READING TEXT section start

I knew, of course, that Mr. Glenn was an avid hunter and very good with a gun. He had a collection of rifles and shotguns that were neither hidden nor locked away, but which resided in the hall closet in a rack where we often stood an admired the firepower we were hopeful of someday being able to make use of. But in my gun lust of those days, I hadn't really stopped to think about what the real function of those guns was.

After all, our hunting consisted of shooting our woefully underpowered bb guns at birds who invariably flew away after a bb passed near enough to make a sound but do no harm. Even bbs which hit their target had not force enough to penetrate the feathers of even the sickliest of white winged doves (our favorite target becasue they were big and slow, as opposed to the sparrows, which were too tiny to get in our sights and too fast to hit anyway. Often they would fly away at the sound of the gun going off and the bb would only approach it's target several milliseconds afte they'd taken wing.

As Paul revealed to me what his father would do if he encountered a stray dog on his property, it began to dawn on me that guns could be used to ends I had not anticipated nor would have allowed had I had the choice. Of course he could shoot a dog, but would he? Why? The answer Paul gave me was not satisfactory, but it didn't seem to matter as long as the dog was nowhere to be seen. Nothing to fear, no worries.

Then we saw the dog. Even from across the tank I could tell that it was a Collie. I should say here that I am not a dog 'person' if you will, and my ability to recognize a breed had more to do with the fact that I'd seen 'Lassie' and this was the one breed, other than a German Shepard, that I could easily recognize. Had it been a German Shepard instead of a Collie, things might have been different, for the affable Collie bounded over to greet us as soon as it spied us. It was a beautiful dog as I recall, even if that recollection may be enhanced by the inevitable end that he faced, I felt something special about him.

How he got there, and to whom he had belonged before he arrived on the Glenn's property I will never know. How he followed us around that day, in spite of our best efforts to scare him off, sticks with me more. He was obviously someone's pet, not feral or even starving, he had somehow gotten out of his territory and, in the middle of a grand adventure, gotten lost.

Certainly he wasn't trying to ask us for directions home, but then he wasn't afraid to seek out our companionship. Possibly he had more practical needs.

"You think he's hungry? I asked.

"Prob'ly."

"We should get him somthin' to eat."

"Nah. We should run him off."

"We can feed him then we can get him to run off," I said.

"We can't just let him starve."

"He aint starvin."

"Yeah, but he's hungry, and if we don't feed him he will be starving. We can't just let him go off hungry. Let's feed him, then we can run him off. After all, we got all day."

"We'll I s'pose we could give a meal for the road."

READING TEXT section end
LISTED RECORDS section start

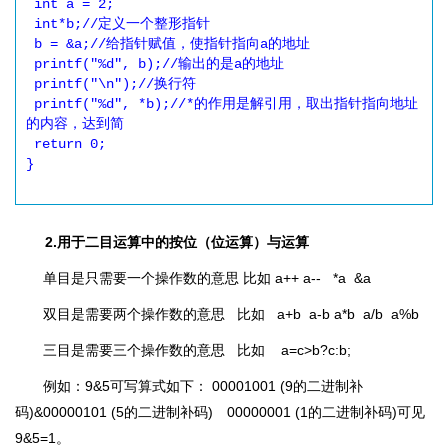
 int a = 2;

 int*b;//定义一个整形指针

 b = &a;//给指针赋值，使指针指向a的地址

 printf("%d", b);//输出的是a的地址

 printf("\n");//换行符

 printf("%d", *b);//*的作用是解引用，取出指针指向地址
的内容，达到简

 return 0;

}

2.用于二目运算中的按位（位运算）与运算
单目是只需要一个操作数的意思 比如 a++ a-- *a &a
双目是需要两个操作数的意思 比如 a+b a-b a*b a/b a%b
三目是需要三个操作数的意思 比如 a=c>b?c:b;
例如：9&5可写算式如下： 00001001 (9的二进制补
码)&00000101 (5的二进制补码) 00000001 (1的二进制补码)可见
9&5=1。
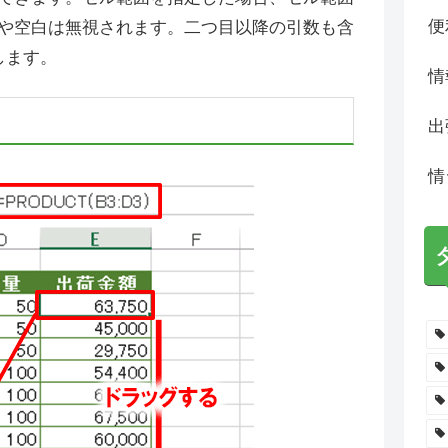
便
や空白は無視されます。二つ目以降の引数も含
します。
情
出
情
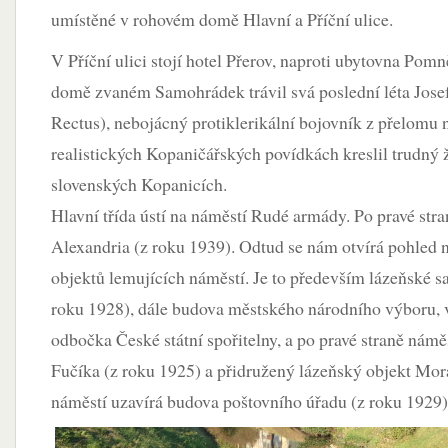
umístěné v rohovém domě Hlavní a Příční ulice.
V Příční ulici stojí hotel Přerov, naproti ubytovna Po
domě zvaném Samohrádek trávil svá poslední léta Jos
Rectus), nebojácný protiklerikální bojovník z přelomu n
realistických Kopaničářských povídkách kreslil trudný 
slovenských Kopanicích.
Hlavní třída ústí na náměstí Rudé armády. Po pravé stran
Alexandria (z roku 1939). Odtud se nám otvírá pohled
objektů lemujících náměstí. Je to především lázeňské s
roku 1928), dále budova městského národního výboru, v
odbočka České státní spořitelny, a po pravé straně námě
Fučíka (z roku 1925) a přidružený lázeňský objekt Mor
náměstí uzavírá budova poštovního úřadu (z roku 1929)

LISTED RECORDS section end
LISTED RECORDS section start

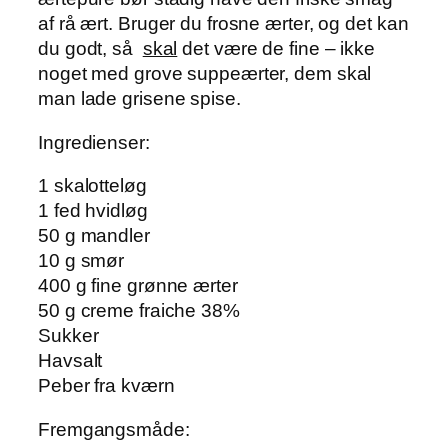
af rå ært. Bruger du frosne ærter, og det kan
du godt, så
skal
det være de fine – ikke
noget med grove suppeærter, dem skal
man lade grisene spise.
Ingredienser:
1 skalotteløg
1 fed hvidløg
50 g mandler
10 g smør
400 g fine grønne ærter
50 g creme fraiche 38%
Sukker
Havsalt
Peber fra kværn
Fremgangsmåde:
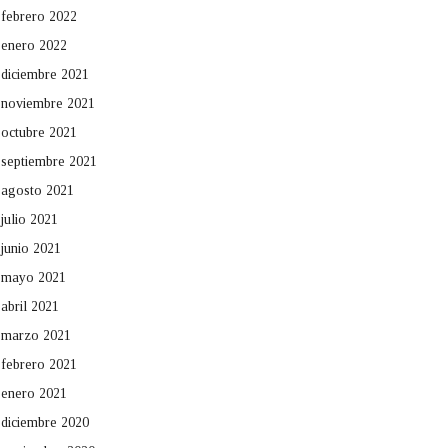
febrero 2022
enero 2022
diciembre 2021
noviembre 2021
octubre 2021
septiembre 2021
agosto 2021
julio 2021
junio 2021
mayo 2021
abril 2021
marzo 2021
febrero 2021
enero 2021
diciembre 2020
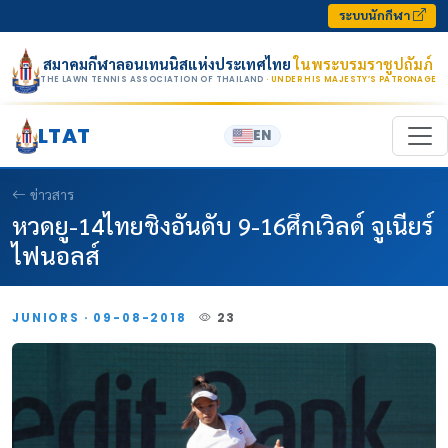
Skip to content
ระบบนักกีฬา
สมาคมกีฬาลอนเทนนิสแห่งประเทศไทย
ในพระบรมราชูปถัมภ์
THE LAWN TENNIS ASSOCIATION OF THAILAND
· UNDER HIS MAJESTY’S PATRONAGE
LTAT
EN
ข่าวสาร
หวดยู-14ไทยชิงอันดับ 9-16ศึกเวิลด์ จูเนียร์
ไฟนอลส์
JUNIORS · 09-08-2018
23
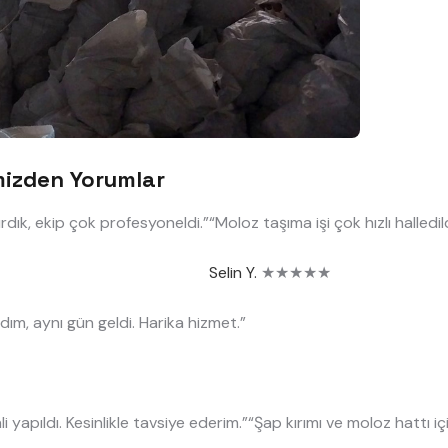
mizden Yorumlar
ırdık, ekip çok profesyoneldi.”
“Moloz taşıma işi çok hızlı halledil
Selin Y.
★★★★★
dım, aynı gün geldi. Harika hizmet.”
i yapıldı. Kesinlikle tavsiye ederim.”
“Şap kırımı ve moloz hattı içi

LISTED RECORDS section end
LISTED RECORDS section start

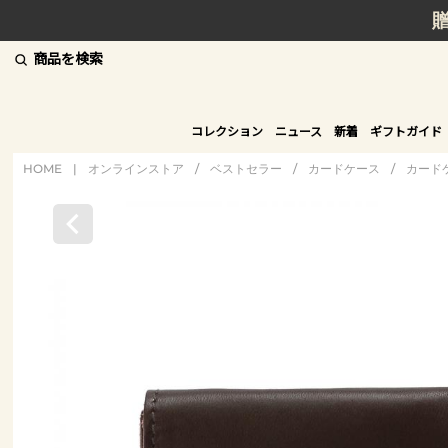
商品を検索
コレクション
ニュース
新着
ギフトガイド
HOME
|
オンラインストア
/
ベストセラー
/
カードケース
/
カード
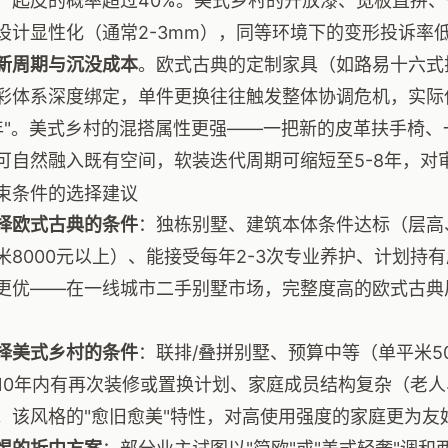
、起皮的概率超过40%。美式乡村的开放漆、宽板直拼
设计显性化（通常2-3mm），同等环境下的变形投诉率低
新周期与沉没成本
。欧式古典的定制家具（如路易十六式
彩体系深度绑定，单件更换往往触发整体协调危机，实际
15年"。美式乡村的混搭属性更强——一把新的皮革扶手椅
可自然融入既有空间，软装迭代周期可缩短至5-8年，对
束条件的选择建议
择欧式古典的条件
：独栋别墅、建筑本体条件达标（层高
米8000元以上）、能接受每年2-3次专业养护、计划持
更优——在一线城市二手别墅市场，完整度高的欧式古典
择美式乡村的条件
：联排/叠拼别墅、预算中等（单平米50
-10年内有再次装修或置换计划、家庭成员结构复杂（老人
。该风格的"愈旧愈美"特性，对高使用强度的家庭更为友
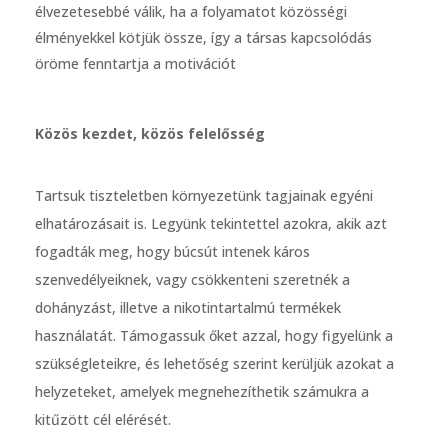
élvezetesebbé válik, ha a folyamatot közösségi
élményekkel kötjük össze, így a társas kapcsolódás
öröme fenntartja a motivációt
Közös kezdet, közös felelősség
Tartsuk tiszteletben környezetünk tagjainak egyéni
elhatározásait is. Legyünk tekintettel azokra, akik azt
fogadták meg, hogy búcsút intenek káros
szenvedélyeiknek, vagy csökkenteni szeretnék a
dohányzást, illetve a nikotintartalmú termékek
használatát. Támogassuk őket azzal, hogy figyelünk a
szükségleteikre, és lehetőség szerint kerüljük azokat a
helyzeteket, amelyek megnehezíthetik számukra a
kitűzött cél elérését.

LISTED RECORDS section end

WORK TASK A: In the dog story, print the passage that begins at the words "Certainly he wasn't" and stops after "hungry? I asked.".
WORK TASK B: According to the dog story, why were white-winged doves the boys' favorite target instead of sparrows?

ANSWER AREA A:
Certainly he wasn't trying to ask us for directions home, but then he wasn't afraid to seek out our companionship. Possibly he had more practical needs.

"You think he's hungry? I asked.

ANSWER AREA B: The doves were big and slow. The sparrows were too tiny to get in the boys' sights and too fast to hit.